* _JOB ITEM_
Begin with the opening line of the records and extract each line through the one holding "seulement améliorer votre"; pictures are not part of the copy.

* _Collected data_
================================
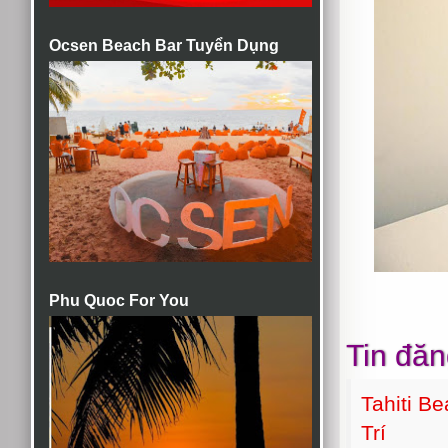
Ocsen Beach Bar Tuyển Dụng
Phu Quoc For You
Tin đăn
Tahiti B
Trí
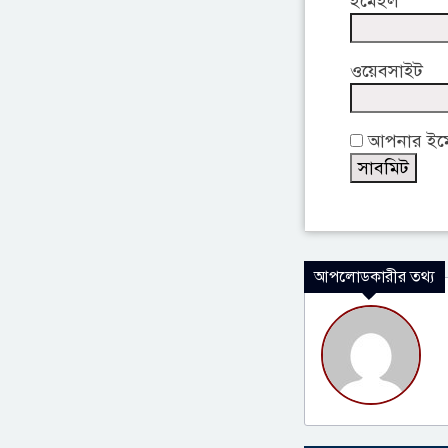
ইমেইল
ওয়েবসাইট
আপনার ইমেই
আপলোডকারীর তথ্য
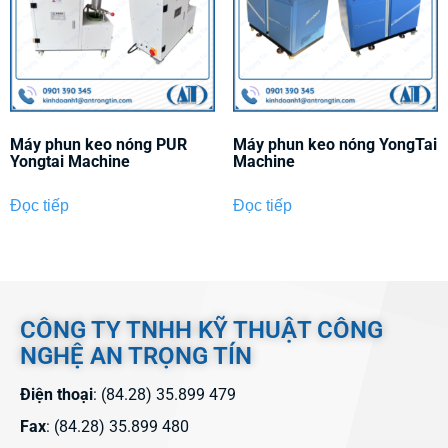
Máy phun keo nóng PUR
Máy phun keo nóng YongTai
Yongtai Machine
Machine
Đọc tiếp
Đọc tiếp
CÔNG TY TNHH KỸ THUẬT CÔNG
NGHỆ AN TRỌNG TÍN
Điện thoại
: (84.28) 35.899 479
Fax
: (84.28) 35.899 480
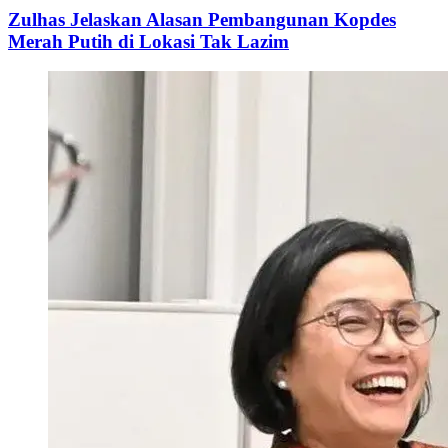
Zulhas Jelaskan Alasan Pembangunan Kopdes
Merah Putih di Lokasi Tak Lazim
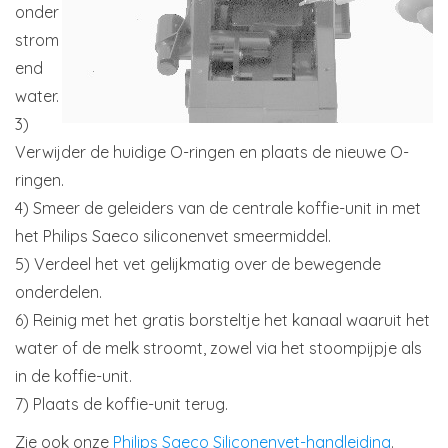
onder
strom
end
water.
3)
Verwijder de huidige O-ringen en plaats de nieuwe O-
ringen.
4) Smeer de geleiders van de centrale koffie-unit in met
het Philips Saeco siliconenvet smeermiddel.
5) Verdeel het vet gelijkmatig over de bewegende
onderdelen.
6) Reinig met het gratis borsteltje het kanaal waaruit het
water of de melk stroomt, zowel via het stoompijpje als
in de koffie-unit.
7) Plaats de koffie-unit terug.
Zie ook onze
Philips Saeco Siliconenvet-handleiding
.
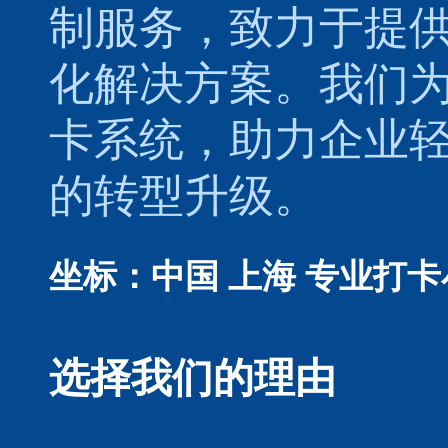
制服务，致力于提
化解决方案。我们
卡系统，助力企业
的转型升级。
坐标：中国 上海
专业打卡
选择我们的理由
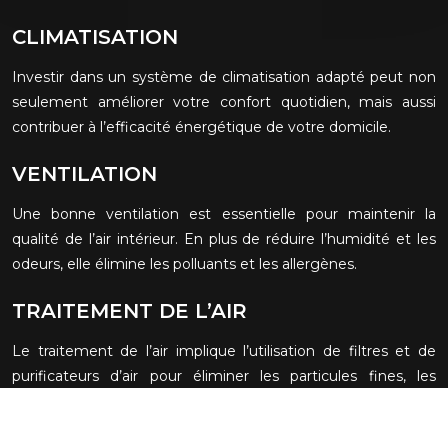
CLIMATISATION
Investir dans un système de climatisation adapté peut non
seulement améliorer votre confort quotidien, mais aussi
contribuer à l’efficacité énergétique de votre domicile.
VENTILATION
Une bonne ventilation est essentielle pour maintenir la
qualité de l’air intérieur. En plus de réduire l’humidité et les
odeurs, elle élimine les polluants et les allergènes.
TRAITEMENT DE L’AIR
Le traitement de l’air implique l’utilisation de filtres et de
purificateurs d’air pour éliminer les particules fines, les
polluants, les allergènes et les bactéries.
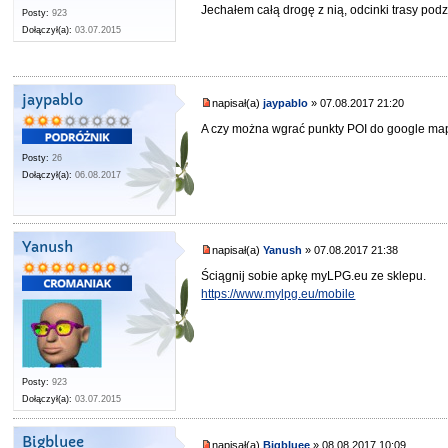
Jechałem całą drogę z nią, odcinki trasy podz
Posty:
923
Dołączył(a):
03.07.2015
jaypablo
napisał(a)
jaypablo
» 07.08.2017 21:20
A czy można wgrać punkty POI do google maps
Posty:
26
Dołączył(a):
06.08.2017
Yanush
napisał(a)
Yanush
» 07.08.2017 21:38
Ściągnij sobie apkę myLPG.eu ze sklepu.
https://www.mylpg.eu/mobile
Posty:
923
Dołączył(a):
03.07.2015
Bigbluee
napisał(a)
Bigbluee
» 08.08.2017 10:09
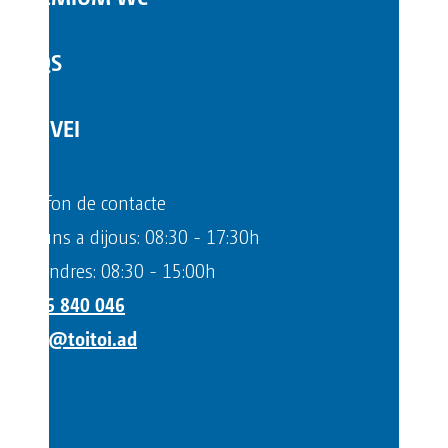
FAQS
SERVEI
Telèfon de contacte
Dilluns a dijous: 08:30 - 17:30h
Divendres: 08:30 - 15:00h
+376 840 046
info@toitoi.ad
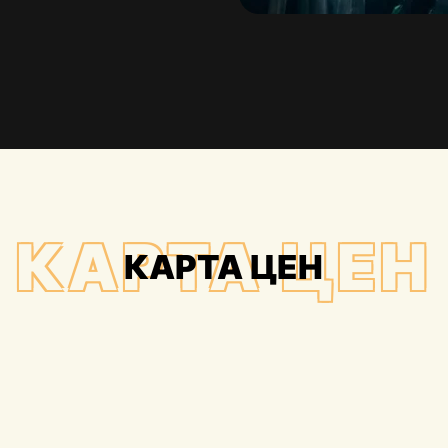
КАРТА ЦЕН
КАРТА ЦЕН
================================
* _WRITTEN RESPONSE_
Ocsen Beach Bar Tuyển Dụng
Phu Quoc For You
Tin đăn
Tahiti B
Trí
ইমেইল
ওয়েবসাইট
আপনার ইমেই
আপলোডকারীর তথ্য
Máy phun keo nóng PUR
Máy phun keo nóng YongTai
Yongtai Machine
Machine
Đọc tiếp
Đọc tiếp
CÔNG TY TNHH KỸ THUẬT CÔNG
NGHỆ AN TRỌNG TÍN
Điện thoại
: (84.28) 35.899 479
Fax
: (84.28) 35.899 480
Zulhas Jelaskan Alasan Pembangunan Kopdes
Merah Putih di Lokasi Tak Lazim
onder
strom
end
water.
3)
Verwijder de huidige O-ringen en plaats de nieuwe O-
ringen.
4) Smeer de geleiders van de centrale koffie-unit in met
het Philips Saeco siliconenvet smeermiddel.
5) Verdeel het vet gelijkmatig over de bewegende
onderdelen.
6) Reinig met het gratis borsteltje het kanaal waaruit het
water of de melk stroomt, zowel via het stoompijpje als
in de koffie-unit.
7) Plaats de koffie-unit terug.
Zie ook onze
Philips Saeco Siliconenvet-handleiding
.
制服务，致力于提
化解决方案。我们
卡系统，助力企业
的转型升级。
坐标：中国 上海
专业打卡
选择我们的理由
CLIMATISATION
Investir dans un système de climatisation adapté peut non
seulement améliorer votre confort quotidien, mais aussi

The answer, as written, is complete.